The storm knocked down a tenth of all trees in New England — an estimated 2 billion trees. About 20,000 miles of power and telephone lines were brought down.

A 20-foot storm surge moved like a tidal wave up the Providence River and drowned people in the streets and shops of downtown Providence, Rhode Island. Fifty-foot waves were recorded as far north as Gloucester, Massachusetts.

Sustained winds of 121 mph and a maximum gust of 186 mph were recorded at the Blue Hill Observatory near Boston before the gage broke. The storm as a whole had an unheard-of 70 mph forward speed. Homes were lifted up on Long Island and swept ashore in Connecticut.

The storm made landfall on Sept. 21 at Long Island as a Category 5 hurricane, with a low air pressure of 941 millibars — only one millibar higher than Hurricane Ian, which landed more than 1,200 miles farther south, in Florida.

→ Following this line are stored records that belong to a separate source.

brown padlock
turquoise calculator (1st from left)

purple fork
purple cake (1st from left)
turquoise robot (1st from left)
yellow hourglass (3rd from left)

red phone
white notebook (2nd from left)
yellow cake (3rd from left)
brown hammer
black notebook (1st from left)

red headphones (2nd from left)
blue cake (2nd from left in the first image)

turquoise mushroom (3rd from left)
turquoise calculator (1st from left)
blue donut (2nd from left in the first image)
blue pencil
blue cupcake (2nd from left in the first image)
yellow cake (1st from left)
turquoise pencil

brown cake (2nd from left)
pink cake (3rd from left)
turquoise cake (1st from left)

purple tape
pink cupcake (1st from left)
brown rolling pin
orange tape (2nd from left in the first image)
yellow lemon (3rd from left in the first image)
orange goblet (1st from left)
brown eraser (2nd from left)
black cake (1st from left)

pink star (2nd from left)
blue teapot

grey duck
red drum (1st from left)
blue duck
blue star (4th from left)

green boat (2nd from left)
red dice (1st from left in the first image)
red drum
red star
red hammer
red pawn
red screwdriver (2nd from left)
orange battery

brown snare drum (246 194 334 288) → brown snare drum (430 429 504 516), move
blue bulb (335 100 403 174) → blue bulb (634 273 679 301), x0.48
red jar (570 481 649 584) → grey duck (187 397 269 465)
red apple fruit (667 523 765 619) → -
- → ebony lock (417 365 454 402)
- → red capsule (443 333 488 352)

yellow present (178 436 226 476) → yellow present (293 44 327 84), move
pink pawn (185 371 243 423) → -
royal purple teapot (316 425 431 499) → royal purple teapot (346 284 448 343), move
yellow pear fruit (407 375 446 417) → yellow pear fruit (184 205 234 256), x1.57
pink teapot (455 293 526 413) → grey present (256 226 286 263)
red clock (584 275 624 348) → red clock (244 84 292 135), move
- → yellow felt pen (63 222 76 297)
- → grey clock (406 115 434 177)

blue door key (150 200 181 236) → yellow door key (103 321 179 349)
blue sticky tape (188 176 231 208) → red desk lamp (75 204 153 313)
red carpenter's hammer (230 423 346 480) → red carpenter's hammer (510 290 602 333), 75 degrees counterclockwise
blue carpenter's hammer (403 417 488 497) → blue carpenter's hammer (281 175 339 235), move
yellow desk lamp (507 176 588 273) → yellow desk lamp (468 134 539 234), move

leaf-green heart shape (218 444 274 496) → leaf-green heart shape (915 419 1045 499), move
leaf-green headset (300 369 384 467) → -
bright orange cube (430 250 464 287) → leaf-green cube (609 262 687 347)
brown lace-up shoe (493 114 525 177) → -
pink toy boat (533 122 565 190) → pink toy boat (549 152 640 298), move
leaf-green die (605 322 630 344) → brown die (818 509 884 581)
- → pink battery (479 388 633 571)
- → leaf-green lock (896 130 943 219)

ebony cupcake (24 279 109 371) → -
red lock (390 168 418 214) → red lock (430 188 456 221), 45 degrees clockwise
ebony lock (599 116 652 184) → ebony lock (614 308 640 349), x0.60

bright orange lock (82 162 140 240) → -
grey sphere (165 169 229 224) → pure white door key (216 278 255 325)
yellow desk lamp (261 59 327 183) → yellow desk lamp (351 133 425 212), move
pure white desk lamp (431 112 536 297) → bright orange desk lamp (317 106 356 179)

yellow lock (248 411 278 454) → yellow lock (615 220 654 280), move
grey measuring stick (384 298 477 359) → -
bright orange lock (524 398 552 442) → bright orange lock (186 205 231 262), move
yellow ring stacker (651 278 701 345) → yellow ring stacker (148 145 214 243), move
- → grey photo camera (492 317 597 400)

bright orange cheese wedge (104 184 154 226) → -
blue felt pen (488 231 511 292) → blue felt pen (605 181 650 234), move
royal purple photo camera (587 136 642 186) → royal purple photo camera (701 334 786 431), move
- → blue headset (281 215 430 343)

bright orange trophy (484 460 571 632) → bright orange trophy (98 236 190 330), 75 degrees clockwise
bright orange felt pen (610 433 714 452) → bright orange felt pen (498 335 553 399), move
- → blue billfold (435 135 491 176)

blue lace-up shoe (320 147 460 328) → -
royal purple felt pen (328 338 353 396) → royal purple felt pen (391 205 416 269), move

Approximately 700 people died, 600 of them in Rhode Island. An estimated 20,000 buildings were destroyed and 63,000 people were made homeless. Only about 5 percent of the building owners had insurance.

Fallen power lines caused fires across New England. In New London, Connecticut, a five-masted sailing ship was pushed by the surge from the harbor into a warehouse, sparking a fire that destroyed a quarter-mile section of the city’s business district.

Torrential rain from the hurricane caused massive flood damage throughout New England, including western Massachusetts and Vermont. The picture below is from Ware, in central Massachusetts.

This was in back in 1938, when atmospheric C02 was much lower: about 311 ppm. Imagine for a moment what the climate catastrophists (who like to act as if historical precedents do not exist) would say today if a Category 5 storm with 186 mph winds slammed into New England?

With all the Chicken Littles running around crying that the severity of Hurricane Ian is irrefutable proof that human beings have wrecked the Earth’s climate, it seems like a good time to remember the deadly New England Hurricane of 1938.